Почему Афродита в окончательной редакции превращена в Красоту и отчего имя Гейне убрано Случевским из заглавия – на эти вопросы можно ответить лишь предположительно. Одна из предлагаемых нами версий: возможно, в поле внимания Случевского в 1889 г. оказался перевод из Гейне Вл. Соловьева "Ночное плавание. Из " Романцеро "", который был опубликован в "Вестнике Европы" за 1889 г. [Cоловьев 1889, 581]. Этот текст по своему концептуальному замыслу довольно близок "Мертвым богам" Случевского.
Герой стихотворения Соловьева называет себя Спасителем Красоты. Как показал Николай Всеволодович Котрелев в недавней работе, Вл. Соловьев существенно трансформирует первоисточник, устраняя двусмысленность, заданную автором в интерпретации женского образа стихотворения "Nächtliche Fahrt" (Schöncheit у Гейне может быть переведено и как "красавица", и как "красота") [Котрелев, 151-175]. Соловьев выбирает последний вариант, приближая тем самым перевод не к первоисточнику, а к собственному мифу о Вечной Женственности.
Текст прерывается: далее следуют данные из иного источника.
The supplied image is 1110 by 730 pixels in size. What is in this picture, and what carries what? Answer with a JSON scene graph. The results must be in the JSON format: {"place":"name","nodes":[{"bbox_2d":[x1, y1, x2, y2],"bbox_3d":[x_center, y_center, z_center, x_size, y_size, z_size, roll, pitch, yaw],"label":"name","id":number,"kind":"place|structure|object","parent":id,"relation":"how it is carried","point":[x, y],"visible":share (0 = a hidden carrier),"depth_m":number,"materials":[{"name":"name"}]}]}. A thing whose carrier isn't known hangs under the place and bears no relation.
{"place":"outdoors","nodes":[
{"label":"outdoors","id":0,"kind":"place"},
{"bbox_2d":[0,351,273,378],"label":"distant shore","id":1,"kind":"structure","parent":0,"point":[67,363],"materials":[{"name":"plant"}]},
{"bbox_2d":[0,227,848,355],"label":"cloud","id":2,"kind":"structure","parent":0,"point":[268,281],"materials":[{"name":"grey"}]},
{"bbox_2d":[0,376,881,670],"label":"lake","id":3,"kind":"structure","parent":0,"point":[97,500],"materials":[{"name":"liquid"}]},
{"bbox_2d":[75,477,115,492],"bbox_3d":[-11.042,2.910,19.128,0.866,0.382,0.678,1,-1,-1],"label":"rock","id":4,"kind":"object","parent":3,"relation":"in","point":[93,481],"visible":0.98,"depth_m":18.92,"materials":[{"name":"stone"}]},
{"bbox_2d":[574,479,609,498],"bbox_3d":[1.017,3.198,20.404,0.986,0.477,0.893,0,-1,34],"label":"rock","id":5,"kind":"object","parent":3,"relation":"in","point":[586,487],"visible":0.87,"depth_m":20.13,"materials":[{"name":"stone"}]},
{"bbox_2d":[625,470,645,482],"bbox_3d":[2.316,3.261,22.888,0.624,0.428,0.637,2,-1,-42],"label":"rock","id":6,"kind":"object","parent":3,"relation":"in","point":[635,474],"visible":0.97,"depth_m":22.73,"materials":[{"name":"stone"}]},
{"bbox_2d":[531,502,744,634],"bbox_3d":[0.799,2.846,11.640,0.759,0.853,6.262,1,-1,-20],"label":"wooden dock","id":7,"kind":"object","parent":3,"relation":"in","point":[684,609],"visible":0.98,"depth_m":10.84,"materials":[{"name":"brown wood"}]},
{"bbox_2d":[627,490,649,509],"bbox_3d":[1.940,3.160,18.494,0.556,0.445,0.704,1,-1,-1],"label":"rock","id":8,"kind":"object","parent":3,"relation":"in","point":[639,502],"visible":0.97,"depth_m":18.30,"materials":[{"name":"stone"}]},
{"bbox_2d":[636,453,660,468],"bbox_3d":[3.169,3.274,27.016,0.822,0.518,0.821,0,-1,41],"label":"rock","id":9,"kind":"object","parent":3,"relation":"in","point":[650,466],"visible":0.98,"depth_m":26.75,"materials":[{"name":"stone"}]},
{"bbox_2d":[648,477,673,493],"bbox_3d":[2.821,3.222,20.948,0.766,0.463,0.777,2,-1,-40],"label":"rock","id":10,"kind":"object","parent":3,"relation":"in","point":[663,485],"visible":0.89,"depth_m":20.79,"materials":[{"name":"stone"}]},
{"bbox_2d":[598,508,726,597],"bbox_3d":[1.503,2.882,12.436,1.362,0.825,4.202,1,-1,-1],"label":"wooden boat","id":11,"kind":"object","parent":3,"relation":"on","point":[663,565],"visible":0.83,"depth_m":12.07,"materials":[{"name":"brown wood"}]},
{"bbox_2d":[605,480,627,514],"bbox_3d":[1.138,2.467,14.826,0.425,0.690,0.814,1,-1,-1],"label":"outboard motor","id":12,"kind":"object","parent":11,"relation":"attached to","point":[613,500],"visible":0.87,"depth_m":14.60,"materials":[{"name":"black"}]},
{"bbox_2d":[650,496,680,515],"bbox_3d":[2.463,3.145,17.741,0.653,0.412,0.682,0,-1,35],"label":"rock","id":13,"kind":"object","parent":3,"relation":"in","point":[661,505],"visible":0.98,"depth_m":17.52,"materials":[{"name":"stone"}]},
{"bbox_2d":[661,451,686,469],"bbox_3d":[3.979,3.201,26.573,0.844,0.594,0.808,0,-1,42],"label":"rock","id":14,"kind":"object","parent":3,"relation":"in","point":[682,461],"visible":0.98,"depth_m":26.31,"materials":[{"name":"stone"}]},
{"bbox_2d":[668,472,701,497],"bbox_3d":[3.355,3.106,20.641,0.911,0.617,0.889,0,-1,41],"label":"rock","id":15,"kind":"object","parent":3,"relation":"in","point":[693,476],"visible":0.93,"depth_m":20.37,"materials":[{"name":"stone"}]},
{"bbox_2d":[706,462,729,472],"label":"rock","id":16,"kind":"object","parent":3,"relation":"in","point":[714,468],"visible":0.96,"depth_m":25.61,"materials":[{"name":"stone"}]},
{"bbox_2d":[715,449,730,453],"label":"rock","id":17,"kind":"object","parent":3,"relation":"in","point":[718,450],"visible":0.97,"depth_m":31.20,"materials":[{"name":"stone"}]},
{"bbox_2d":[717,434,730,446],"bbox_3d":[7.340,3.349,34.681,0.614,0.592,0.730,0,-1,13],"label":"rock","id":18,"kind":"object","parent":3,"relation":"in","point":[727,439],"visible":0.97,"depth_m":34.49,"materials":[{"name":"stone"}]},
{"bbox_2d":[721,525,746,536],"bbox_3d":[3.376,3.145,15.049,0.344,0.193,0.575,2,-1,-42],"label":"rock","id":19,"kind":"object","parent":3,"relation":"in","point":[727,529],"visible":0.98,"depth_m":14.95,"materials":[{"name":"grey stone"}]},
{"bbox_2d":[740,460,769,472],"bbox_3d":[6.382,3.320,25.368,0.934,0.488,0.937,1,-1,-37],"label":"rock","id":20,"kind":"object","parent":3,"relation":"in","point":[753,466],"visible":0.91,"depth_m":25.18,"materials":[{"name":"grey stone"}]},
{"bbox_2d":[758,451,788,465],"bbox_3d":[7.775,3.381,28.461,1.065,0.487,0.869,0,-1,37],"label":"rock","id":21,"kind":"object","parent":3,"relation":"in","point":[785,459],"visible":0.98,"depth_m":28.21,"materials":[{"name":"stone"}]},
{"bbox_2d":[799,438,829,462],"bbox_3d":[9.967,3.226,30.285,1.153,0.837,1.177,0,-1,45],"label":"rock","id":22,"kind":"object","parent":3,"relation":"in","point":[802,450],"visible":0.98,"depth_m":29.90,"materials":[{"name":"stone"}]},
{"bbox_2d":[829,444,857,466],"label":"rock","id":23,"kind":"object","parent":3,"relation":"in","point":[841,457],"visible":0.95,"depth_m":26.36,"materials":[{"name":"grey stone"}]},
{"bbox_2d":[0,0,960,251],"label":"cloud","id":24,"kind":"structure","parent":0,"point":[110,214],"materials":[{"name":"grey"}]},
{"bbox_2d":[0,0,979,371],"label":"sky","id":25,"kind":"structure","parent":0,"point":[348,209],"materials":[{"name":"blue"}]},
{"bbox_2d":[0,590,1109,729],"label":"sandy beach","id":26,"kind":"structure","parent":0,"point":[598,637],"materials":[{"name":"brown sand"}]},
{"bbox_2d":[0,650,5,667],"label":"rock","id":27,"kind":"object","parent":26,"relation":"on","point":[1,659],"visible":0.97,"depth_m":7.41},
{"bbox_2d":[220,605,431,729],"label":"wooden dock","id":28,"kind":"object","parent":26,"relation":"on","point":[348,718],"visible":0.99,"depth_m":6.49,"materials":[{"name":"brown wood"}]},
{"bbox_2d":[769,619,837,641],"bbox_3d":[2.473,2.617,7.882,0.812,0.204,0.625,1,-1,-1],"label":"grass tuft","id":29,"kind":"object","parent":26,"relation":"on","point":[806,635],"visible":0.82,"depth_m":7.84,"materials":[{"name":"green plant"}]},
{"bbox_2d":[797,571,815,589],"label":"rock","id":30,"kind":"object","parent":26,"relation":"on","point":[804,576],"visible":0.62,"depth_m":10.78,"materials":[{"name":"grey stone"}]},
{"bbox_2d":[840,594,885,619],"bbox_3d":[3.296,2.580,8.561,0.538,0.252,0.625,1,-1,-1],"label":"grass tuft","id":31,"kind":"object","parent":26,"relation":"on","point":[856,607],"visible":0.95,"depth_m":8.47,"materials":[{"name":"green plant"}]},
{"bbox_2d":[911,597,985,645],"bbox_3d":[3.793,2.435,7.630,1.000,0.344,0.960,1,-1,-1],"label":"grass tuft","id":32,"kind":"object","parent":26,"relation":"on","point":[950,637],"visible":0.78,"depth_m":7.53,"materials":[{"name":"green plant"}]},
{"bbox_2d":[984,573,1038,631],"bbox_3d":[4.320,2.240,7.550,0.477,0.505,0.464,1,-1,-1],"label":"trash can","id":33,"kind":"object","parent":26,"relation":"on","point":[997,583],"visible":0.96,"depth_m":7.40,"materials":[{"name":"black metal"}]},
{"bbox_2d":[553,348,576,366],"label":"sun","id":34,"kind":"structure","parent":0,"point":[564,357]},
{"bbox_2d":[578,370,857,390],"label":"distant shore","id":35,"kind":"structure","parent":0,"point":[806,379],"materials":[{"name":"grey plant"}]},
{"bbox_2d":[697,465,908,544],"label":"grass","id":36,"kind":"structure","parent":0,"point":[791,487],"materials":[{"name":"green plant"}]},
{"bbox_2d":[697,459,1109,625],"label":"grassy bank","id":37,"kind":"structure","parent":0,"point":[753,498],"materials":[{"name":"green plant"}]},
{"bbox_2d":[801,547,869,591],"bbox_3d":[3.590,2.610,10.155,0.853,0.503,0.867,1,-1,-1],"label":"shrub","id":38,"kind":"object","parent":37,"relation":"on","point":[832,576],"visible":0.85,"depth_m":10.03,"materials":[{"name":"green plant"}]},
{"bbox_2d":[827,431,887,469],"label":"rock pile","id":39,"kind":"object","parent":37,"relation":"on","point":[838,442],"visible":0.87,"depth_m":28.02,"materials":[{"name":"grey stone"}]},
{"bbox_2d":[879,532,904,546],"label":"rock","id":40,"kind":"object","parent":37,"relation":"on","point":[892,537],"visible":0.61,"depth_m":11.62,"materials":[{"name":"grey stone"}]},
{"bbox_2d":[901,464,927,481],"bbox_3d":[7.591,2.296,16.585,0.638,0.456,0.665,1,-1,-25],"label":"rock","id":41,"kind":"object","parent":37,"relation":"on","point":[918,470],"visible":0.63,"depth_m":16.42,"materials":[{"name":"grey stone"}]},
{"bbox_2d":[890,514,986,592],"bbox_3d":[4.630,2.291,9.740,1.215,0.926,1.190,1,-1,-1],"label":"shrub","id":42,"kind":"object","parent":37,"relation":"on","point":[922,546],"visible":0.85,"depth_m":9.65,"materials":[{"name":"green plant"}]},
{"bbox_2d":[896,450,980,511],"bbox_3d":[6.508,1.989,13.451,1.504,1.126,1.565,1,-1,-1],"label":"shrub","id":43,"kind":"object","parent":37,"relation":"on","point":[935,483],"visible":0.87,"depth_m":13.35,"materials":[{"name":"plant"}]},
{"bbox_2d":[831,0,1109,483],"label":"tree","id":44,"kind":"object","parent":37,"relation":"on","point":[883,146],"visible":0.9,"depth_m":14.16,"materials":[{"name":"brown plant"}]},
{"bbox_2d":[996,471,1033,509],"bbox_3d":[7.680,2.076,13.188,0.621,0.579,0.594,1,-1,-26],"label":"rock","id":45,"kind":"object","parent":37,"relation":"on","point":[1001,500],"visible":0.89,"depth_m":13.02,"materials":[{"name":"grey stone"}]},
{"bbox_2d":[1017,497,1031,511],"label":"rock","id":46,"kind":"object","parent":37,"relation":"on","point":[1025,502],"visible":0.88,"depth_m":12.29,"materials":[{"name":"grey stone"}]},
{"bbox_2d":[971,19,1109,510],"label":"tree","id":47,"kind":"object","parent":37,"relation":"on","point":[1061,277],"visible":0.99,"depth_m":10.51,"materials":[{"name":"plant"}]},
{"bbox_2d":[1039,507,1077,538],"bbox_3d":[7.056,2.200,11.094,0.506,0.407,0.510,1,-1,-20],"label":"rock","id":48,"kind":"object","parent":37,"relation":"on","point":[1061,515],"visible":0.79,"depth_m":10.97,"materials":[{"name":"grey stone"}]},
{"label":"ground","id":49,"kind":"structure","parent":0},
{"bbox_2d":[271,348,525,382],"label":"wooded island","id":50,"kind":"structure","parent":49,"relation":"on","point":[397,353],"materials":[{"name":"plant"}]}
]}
Случевский мог обратить внимание на тот элемент лирического сюжета в соловьевском тексте, который присутствовал в его стихотворении "Памяти Гейне" 1859 г.: герой стихотворения делает попытку спасти страдающую Афродиту (в окончательном варианте – Красоту) (ср. у Соловьева: "В неволе, в тяжелых цепях Красота, / Но час избавленья пробил. / Страдалица, слушай: люблю я тебя, / Люблю и от века любил. // Любовью нездешней люблю я тебя, / Тебе я свободу принес, / Свободу от зла, от позора и мук, / Свободу от крови и слез") [Соловьев 1974, 181].
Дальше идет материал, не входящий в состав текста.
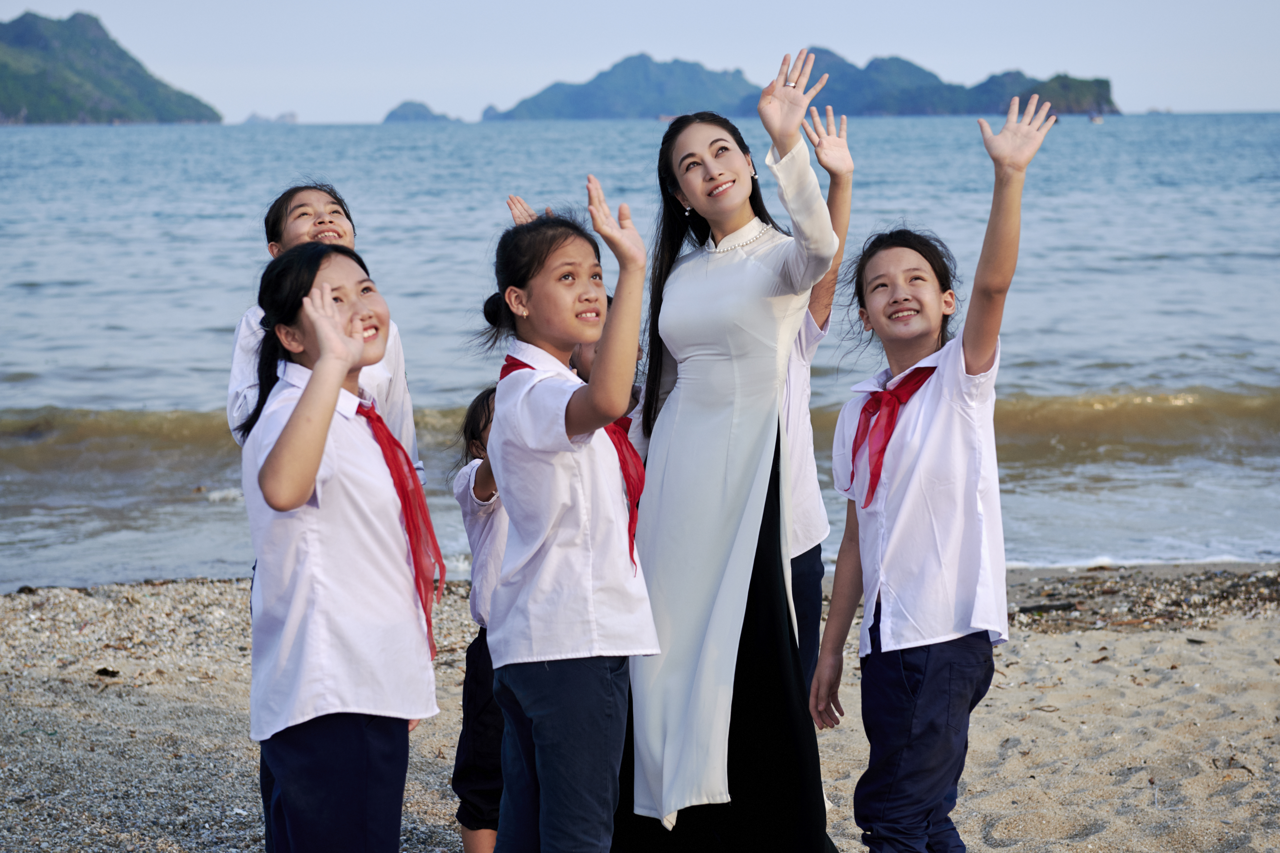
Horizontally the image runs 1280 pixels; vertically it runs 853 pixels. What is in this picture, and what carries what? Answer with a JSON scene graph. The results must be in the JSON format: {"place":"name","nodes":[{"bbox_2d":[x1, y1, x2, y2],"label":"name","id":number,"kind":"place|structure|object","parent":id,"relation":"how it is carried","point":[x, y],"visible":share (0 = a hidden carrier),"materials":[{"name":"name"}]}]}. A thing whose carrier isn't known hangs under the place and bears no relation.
{"place":"outdoors","nodes":[
{"label":"outdoors","id":0,"kind":"place"},
{"bbox_2d":[0,10,223,124],"label":"hill","id":1,"kind":"structure","parent":0,"point":[41,85],"materials":[{"name":"green plant"}]},
{"bbox_2d":[243,110,298,124],"label":"island","id":2,"kind":"structure","parent":0,"point":[291,115],"materials":[{"name":"stone"}]},
{"bbox_2d":[381,100,461,122],"label":"island","id":3,"kind":"structure","parent":0,"point":[392,115],"materials":[{"name":"stone"}]},
{"bbox_2d":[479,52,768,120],"label":"mountain","id":4,"kind":"structure","parent":0,"point":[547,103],"materials":[{"name":"blue stone"}]},
{"bbox_2d":[0,113,1279,589],"label":"sea","id":5,"kind":"structure","parent":0,"point":[21,292],"materials":[{"name":"liquid"}]},
{"bbox_2d":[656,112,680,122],"label":"boat","id":6,"kind":"object","parent":5,"relation":"on","point":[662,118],"visible":0.69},
{"bbox_2d":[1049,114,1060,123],"label":"boat","id":7,"kind":"object","parent":5,"relation":"on","point":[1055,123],"visible":0.42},
{"bbox_2d":[1087,113,1103,123],"label":"boat","id":8,"kind":"object","parent":5,"relation":"on","point":[1095,120],"visible":0.98,"materials":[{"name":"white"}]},
{"bbox_2d":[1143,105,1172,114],"label":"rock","id":9,"kind":"object","parent":5,"relation":"on","point":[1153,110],"visible":0.82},
{"bbox_2d":[0,565,1279,852],"label":"sand beach","id":10,"kind":"structure","parent":0,"point":[1201,650],"materials":[{"name":"beige sand"}]},
{"bbox_2d":[94,666,120,677],"label":"seaweed","id":11,"kind":"object","parent":10,"relation":"on","point":[106,670],"visible":0.92,"materials":[{"name":"brown"}]},
{"bbox_2d":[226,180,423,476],"label":"girl","id":12,"kind":"object","parent":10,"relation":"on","point":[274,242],"visible":0.29},
{"bbox_2d":[238,238,442,852],"label":"girl","id":13,"kind":"object","parent":10,"relation":"on","point":[341,369],"visible":0.97},
{"bbox_2d":[450,380,509,852],"label":"child","id":14,"kind":"object","parent":10,"relation":"on","point":[479,655],"visible":0.36},
{"bbox_2d":[476,189,659,852],"label":"girl","id":15,"kind":"object","parent":10,"relation":"on","point":[547,526],"visible":0.98},
{"bbox_2d":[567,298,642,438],"label":"child","id":16,"kind":"object","parent":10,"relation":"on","point":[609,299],"visible":0.07},
{"bbox_2d":[604,52,845,852],"label":"woman","id":17,"kind":"object","parent":10,"relation":"on","point":[680,745],"visible":0.95},
{"bbox_2d":[777,101,854,700],"label":"child","id":18,"kind":"object","parent":10,"relation":"on","point":[847,170],"visible":0.29},
{"bbox_2d":[813,94,1066,852],"label":"child","id":19,"kind":"object","parent":10,"relation":"on","point":[943,386],"visible":0.99},
{"bbox_2d":[1017,601,1078,614],"label":"driftwood","id":20,"kind":"object","parent":10,"relation":"on","point":[1038,608],"visible":0.88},
{"bbox_2d":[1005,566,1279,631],"label":"pebbles","id":21,"kind":"object","parent":10,"relation":"on","point":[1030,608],"visible":0.53,"materials":[{"name":"gravel"}]},
{"bbox_2d":[0,0,1279,121],"label":"sky","id":22,"kind":"structure","parent":0,"point":[1003,65],"materials":[{"name":"blue"}]},
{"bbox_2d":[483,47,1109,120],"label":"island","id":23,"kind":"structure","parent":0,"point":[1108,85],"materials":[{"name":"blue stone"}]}
]}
Однако Спасение Красоты в "Мертвых богах" заключает в себе смысл, противоположный концепции стихотворения Соловьева. Лирический герой Соловьева любит "Страдалицу" "нездешней любовью" и спасает ее от зла "земной стихии", герой Случевского, наоборот, стремится оградить Красоту от стихии небесной – умерших богов – и свести ее на землю. Принципиально важной и отчетливо антисоловьевской является концовка стихотворения Случевского: красота неуловима – то есть человек не всегда способен определить ее природу, ее сущность и не может воздействовать на ее проявления. Подобная трактовка природы Прекрасного, как представляется, отсылает не только к интерпретации Красоты в поэтической системе Гейне, но и к русской рецепции поэзии Гейне. На особый (мало соответствующий оригиналу) характер трактовки Гейне у русских поэтов обратил внимание уже Аполлон Григорьев. В своей статье "Гейнрих Гейне" (1859) он приводит текст стихотворения Аполлона Майкова (неутомимого переводчика Гейне), где в иносказательной форме говорится о том, как ускользает суть поэтического мира Гейне от его русских переводчиков: "Давно его мелькает тень / В садах поэзии родимой, / Как в роще трепетный олень, / Врагом невидимым гонимый. // И скачем мы за ним толпой, / Коней ретивых утомляя, / Звеня уздечкою стальной, / И криком воздух оглашая. // Олень бежит по ребрам гор, / И с гор кидается стрелою / В туманы дремлющих озер, / Осеребренные луною. // И мы стоим у берегов / В туманах замки, песен звуки / И благовоние цветов, / И хохот полный адской муки!" [Григорьев, 22-23]. Персонификация поэзии Гейне в образе неуловимого оленя не могла не быть близка Случевскому. Почти не вызывает сомнений и знакомство Случевского с названным опусом А. Григорьева – одного из главных литературных наставников поэта.